(Stored items)

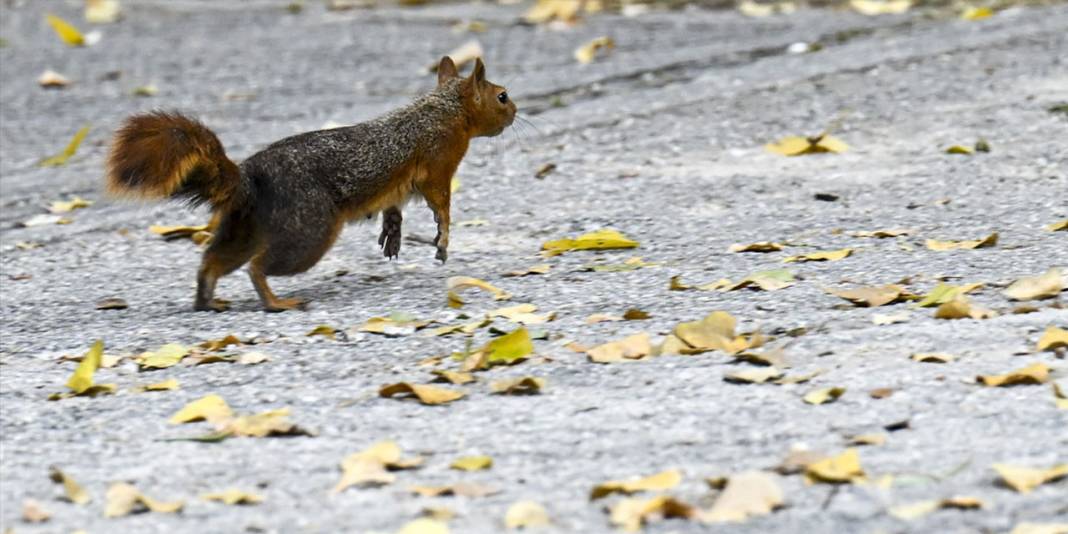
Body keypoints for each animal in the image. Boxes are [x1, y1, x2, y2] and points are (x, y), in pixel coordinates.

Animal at [106, 56, 514, 311]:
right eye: (502, 96)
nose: (516, 111)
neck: (443, 110)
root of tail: (250, 180)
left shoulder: (400, 183)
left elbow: (393, 205)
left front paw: (393, 231)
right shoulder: (438, 164)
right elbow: (441, 205)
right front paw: (442, 240)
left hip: (246, 226)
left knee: (213, 262)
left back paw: (208, 299)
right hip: (310, 229)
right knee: (257, 266)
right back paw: (276, 302)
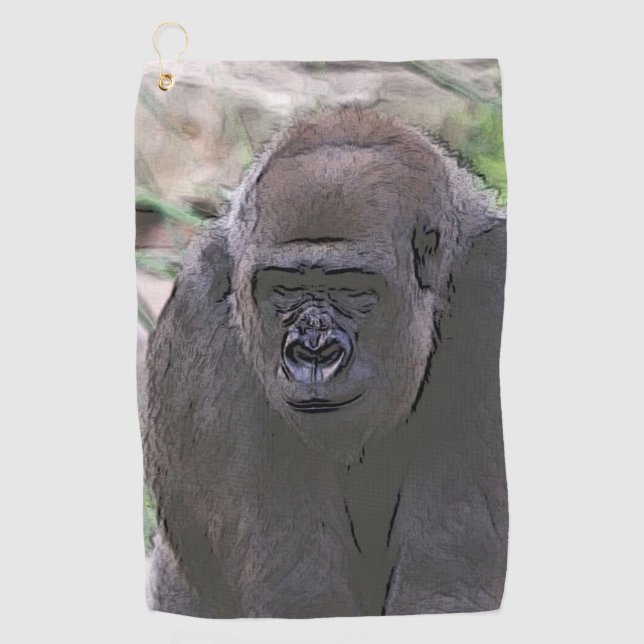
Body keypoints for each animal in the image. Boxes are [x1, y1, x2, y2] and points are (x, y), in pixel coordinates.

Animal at [142, 107, 508, 618]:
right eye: (285, 286)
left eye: (352, 287)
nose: (313, 351)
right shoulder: (201, 310)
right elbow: (303, 601)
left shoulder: (493, 289)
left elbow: (447, 588)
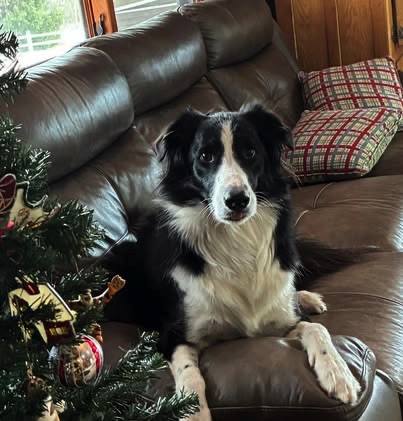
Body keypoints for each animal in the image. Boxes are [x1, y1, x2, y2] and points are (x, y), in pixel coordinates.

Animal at [110, 104, 361, 421]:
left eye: (250, 152)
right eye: (206, 156)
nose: (237, 200)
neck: (235, 240)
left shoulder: (283, 321)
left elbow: (317, 329)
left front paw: (339, 374)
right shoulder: (173, 336)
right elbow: (190, 375)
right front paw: (193, 412)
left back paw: (306, 297)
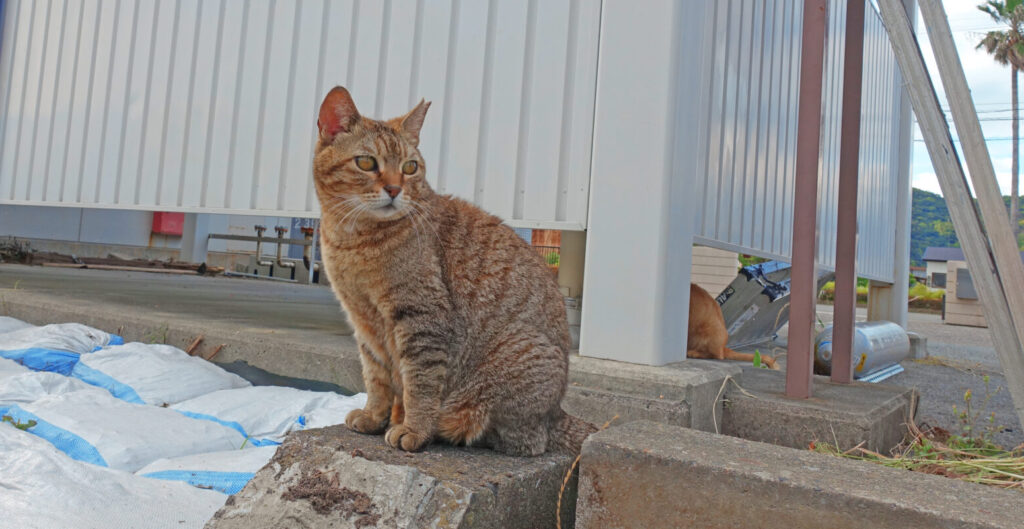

TO DO —
Line by line, retype the records above exactly, minus the images.

OUTPUT FOR THIS TASK —
Body keypoints for each animal in the image. Boxes are [x1, y1, x2, y2] and points are (x, y), in pixel coordinates.

Animal at [106, 56, 514, 311]:
right eye: (502, 96)
nose: (516, 111)
neck: (443, 110)
root of tail: (250, 180)
left shoulder: (400, 183)
left elbow: (393, 205)
left front paw: (393, 231)
right shoulder: (438, 164)
right elbow: (441, 205)
right front paw: (442, 240)
left hip: (246, 226)
left knee: (213, 262)
left back paw: (208, 299)
right hip: (310, 229)
right knee: (257, 266)
right back paw: (276, 302)
Body keypoints for each animal in the image. Boxes are [x1, y1, x2, y2] and points are (x, y), in pixel coordinates.

Animal at [142, 107, 508, 618]:
right eye: (285, 286)
left eye: (352, 287)
nose: (313, 351)
right shoulder: (201, 310)
right elbow: (303, 601)
left shoulder: (493, 289)
left elbow: (447, 588)
Body keypoints for each animal in the image. Boxes are [x1, y1, x2, y2] and points are (x, y), in pixel coordinates.

Animal at [110, 104, 361, 421]:
left eye: (250, 152)
right eye: (206, 156)
nose: (237, 200)
neck: (235, 240)
left shoulder: (283, 321)
left elbow: (317, 329)
left front paw: (339, 374)
right shoulder: (173, 336)
right elbow: (190, 375)
right front paw: (193, 412)
left back paw: (306, 297)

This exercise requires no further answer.